Zudem wurde das Zusammenwirken der Fensterscheiben mit der Schiffstruktur numerisch an Bei-spielschiffen und experimentell an Versuchsmodellen im Originalmaßstab und mit bauteilähnlichen Laborproben, die eine Scheibenklebung bestehend aus Klebschicht und Sichtfuge repräsentieren, untersucht. Es hat sich gezeigt, dass die eingeklebten Fensterscheiben insbesondere die Schubsteifigkeit lokal erhöhen und es dadurch zu einer Abnahme der Scherung der betreffenden Wände kommt. Die Zunahme der Schubsteifigkeit ist gleichermaßen auf die Wirkung der Klebschicht und auf die Stützwirkung der Sichtfuge zurückzuführen. Dadurch kann es zu einer Reduktion der Spannungen in der Metallstruktur beim Übergang von z.B. Fensterbändern zu schubsteiferen Strukturbereichen, das heißt zu einer Schiffsstruktur ohne Öffnungen, kommen. An den schlanken Stützen innerhalb eines Fensterbandes werden die Spannungen jedoch häufig und zum Teil erheblich erhöht. Dieses ist eine wichtige Erkenntnis, da bisher von einer generell positiven Wirkung der eingeklebten Fensterscheiben ausgegangen wurde. Die Mechanismen, die die Spannungszunahme hervorrufen, werden in diesem Bericht erläutert. Des Weiteren werden Empfehlungen gegeben, durch welche Maßnahmen diese Spannungen reduziert werden können. In diesem Zusammenhang ist das dritte Versuchsmodell hervorzuheben, dessen innovative Konstruktion zu einer Steigerung der Betriebsfestigkeit der Metallstruktur führen kann.
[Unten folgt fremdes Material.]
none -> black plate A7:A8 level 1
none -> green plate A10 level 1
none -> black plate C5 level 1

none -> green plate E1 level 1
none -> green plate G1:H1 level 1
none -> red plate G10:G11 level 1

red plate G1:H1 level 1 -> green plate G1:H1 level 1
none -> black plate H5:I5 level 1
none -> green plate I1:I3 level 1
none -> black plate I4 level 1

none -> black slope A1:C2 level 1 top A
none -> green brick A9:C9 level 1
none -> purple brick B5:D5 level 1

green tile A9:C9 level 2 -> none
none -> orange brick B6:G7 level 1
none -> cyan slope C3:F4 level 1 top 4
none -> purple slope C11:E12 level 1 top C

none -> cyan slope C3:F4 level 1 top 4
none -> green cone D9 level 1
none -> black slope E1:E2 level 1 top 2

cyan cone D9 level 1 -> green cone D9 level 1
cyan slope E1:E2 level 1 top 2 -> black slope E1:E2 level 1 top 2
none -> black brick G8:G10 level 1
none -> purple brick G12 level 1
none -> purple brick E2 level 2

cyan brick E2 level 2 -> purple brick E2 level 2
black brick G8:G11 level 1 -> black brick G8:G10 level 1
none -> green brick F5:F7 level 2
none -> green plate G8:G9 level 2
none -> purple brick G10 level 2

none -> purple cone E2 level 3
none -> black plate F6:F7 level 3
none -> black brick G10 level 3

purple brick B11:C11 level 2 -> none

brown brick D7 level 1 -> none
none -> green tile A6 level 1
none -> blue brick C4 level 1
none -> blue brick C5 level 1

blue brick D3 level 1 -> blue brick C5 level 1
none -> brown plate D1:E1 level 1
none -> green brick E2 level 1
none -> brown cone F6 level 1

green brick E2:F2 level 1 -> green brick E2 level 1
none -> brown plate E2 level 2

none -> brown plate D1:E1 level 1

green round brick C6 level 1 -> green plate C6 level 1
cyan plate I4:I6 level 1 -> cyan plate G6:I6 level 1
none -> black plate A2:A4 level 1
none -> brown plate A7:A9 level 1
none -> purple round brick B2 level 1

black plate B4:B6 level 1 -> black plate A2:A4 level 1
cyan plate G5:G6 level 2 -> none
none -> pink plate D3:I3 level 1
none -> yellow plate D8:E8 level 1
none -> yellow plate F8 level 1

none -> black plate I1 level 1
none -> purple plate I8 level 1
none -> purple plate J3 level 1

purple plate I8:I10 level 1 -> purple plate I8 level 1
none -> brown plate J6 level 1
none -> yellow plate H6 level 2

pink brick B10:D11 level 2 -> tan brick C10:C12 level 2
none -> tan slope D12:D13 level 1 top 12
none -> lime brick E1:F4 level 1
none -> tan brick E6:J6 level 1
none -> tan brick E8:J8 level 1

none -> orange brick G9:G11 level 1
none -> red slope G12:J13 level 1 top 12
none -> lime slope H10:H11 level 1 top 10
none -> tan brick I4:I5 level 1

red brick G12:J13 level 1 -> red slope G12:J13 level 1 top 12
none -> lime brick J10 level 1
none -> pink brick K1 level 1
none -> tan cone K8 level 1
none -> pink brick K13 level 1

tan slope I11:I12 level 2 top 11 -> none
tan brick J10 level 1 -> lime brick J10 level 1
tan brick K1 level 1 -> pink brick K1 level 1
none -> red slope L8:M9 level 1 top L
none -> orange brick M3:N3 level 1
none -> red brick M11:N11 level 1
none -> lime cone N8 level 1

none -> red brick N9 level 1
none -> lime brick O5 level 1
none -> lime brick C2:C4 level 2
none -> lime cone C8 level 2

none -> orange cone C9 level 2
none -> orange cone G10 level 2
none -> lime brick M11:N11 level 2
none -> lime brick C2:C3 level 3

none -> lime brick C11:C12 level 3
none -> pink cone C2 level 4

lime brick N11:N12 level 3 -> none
Neben den elastischen Schubversuchen, die zur Ermittlung des Zusammenwirkens von Schiffstruktur und Fensterscheiben und gleichzeitig zur Validierung der FE-Modelle durchgeführt wurden, wurden in Traglastversuchen die Tragfähigkeit bei Schubbelastung und die jeweiligen Versagensmechanismen der Konstruktionen ermittelt.